*** Opening Study text ***

Surgical site infections

Interview: Meike Lerner

Post-operative wound infection occurs after an estimated 17% of surgical operations – sometimes with devastating consequences for the patient. The list of preventive measures is manifold and long. However, one strategy is increasingly moving into the spotlight: the use of antibacterial coated sutures. Ethicon Products is at the cutting edge in this field. Sandra Rasche, head of this Business Unit at Ethicon Products, describes the current and future potential of innovative materials and, critically, their growing acceptance by surgeons.

*** Closing Study text ***

Update the surgical site infections text from "Interview: Meike Lerner" up to and including "acceptance by surgeons.", replacing "spotlight" with "limelight". The data stands apart from the surgical site infections text.

*** Opening Entries shown ***

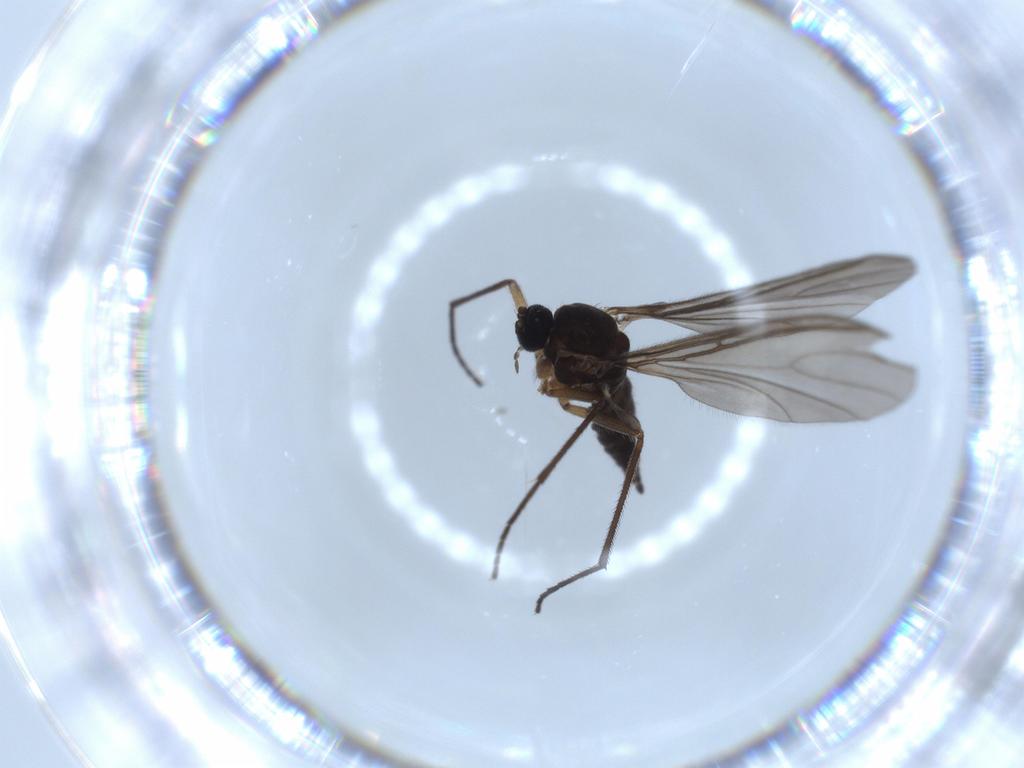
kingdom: Animalia
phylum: Arthropoda
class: Insecta
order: Diptera
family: Sciaridae
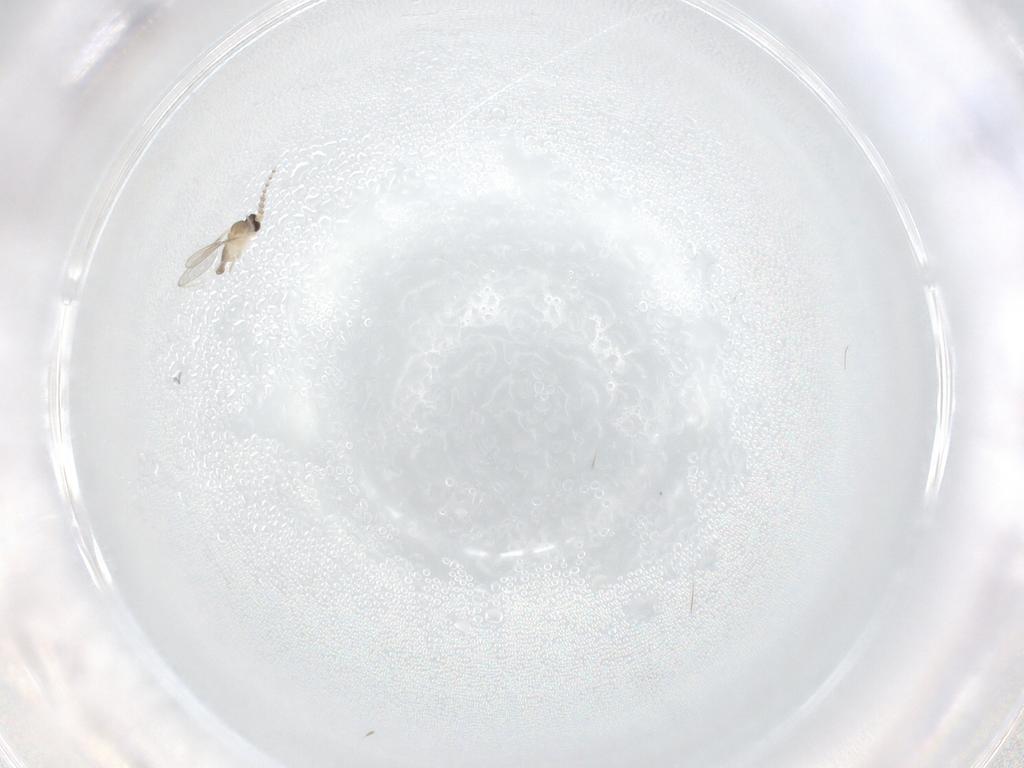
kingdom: Animalia
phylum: Arthropoda
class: Insecta
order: Diptera
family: Cecidomyiidae
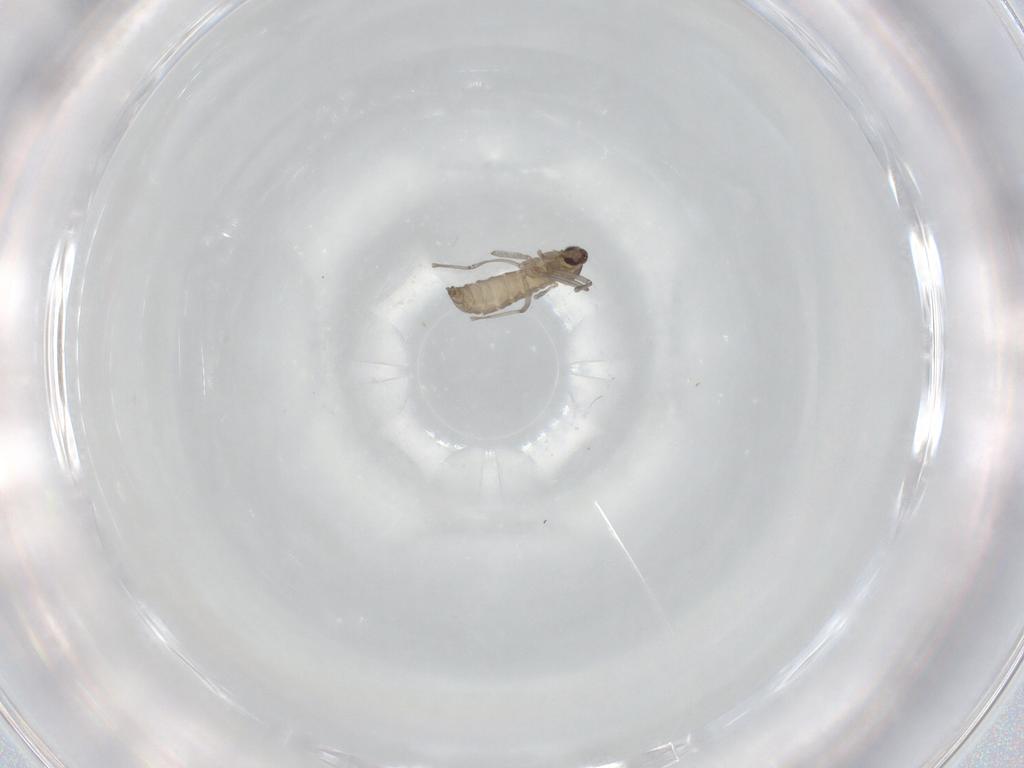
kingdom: Animalia
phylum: Arthropoda
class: Insecta
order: Diptera
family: Cecidomyiidae
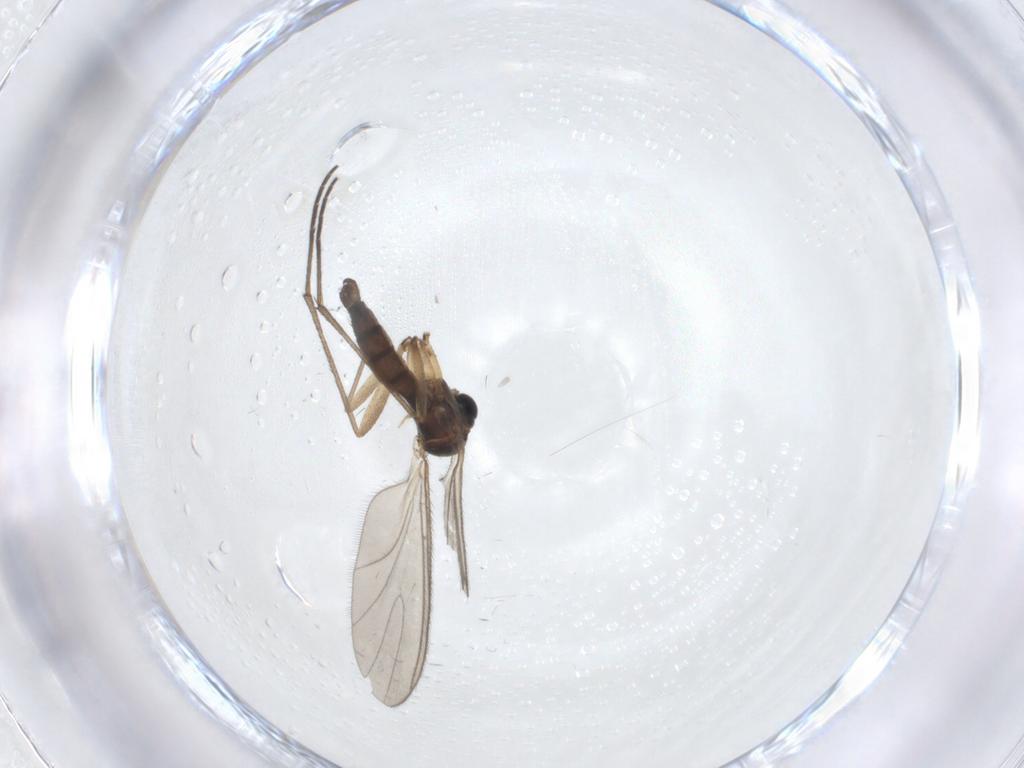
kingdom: Animalia
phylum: Arthropoda
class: Insecta
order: Diptera
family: Sciaridae
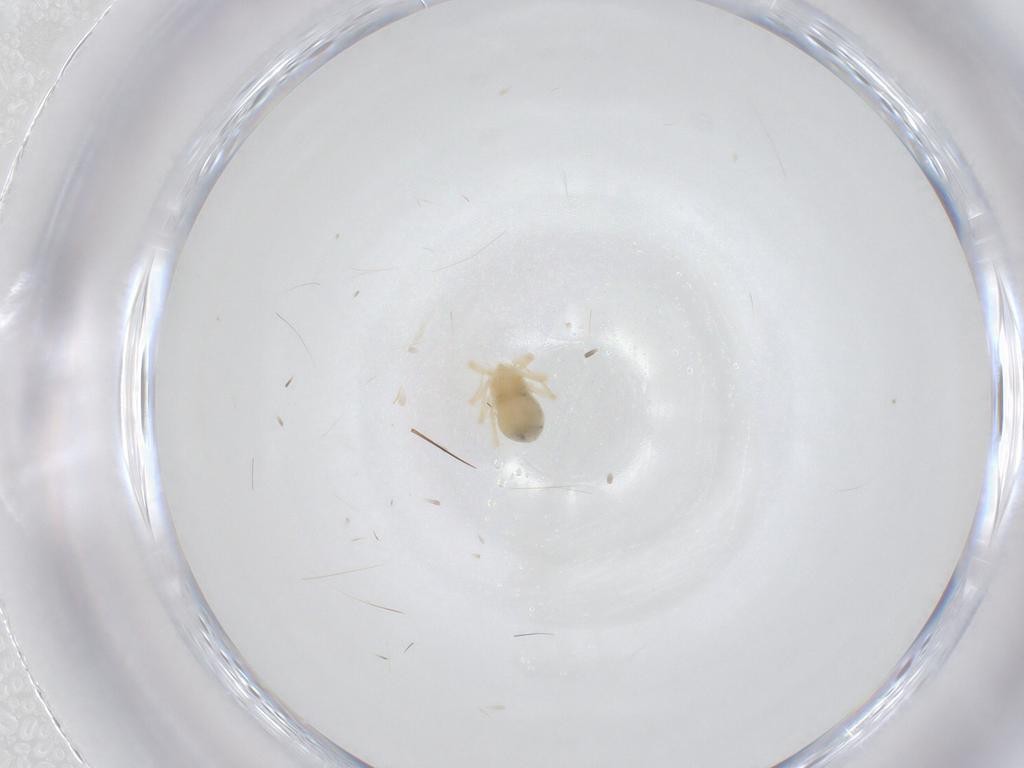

*** Closing Entries shown ***

**Exercise response**
Interview: Meike Lerner

Post-operative wound infection occurs after an estimated 17% of surgical operations – sometimes with devastating consequences for the patient. The list of preventive measures is manifold and long. However, one strategy is increasingly moving into the limelight: the use of antibacterial coated sutures. Ethicon Products is at the cutting edge in this field. Sandra Rasche, head of this Business Unit at Ethicon Products, describes the current and future potential of innovative materials and, critically, their growing acceptance by surgeons.